● **To do**:
The required output is the exact sequence of lines from the line holding "- It is not the human player's turn." to the end of the records, inclusive.

● **Source texts of formatted documents**:
__________

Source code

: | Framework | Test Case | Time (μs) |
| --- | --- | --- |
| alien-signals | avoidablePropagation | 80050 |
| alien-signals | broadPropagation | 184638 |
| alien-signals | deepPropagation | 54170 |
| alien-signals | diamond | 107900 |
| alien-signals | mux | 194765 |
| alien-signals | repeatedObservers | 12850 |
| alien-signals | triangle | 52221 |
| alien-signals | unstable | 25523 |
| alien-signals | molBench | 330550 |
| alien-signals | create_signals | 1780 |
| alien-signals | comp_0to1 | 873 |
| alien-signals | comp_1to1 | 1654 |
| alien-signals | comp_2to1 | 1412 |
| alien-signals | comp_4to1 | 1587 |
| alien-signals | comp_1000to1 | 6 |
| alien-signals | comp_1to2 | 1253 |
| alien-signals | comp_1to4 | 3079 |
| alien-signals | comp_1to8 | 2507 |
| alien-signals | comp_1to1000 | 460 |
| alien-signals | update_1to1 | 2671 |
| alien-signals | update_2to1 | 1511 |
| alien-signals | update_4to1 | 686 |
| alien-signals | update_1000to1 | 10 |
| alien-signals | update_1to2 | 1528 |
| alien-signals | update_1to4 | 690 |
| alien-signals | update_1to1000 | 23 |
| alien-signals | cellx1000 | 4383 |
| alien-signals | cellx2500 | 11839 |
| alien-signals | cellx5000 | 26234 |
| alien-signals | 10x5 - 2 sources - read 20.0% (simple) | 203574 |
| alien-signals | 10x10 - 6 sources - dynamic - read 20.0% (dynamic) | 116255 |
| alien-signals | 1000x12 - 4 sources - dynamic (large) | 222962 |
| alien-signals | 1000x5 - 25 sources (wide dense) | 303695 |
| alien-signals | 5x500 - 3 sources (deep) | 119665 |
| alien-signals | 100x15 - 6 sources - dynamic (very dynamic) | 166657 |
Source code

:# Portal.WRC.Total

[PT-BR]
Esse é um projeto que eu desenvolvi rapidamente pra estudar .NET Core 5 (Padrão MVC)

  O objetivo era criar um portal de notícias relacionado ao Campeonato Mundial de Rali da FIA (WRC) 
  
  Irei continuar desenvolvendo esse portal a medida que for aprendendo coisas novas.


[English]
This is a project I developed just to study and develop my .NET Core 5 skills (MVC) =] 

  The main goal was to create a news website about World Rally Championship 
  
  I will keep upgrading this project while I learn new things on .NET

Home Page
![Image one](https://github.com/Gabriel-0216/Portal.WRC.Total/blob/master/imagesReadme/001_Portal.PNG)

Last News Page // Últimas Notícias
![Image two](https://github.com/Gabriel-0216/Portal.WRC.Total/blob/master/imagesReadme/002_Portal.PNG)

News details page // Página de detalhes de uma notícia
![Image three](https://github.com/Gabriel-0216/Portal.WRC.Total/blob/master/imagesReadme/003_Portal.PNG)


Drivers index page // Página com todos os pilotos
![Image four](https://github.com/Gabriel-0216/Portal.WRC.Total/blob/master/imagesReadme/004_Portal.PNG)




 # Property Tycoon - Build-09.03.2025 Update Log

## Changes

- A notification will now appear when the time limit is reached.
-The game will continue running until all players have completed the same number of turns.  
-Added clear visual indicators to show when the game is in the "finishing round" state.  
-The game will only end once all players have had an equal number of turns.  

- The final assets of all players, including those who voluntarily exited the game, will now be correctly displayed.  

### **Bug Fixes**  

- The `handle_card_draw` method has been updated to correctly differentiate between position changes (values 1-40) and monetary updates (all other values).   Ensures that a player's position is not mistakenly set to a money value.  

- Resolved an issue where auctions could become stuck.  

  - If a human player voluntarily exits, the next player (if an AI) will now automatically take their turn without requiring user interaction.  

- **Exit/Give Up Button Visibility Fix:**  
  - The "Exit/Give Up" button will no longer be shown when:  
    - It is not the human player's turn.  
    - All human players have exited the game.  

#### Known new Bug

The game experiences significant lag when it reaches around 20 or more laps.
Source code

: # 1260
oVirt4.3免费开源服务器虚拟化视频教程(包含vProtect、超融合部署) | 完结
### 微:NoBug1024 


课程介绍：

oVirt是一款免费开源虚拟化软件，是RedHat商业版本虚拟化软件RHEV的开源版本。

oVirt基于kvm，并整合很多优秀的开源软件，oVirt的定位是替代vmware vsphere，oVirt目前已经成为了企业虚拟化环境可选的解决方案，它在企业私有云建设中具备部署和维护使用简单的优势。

__________

● **Output for this exercise**:
    - It is not the human player's turn.  
    - All human players have exited the game.  

#### Known new Bug

The game experiences significant lag when it reaches around 20 or more laps.
Source code

: # 1260
oVirt4.3免费开源服务器虚拟化视频教程(包含vProtect、超融合部署) | 完结
### 微:NoBug1024 


课程介绍：

oVirt是一款免费开源虚拟化软件，是RedHat商业版本虚拟化软件RHEV的开源版本。

oVirt基于kvm，并整合很多优秀的开源软件，oVirt的定位是替代vmware vsphere，oVirt目前已经成为了企业虚拟化环境可选的解决方案，它在企业私有云建设中具备部署和维护使用简单的优势。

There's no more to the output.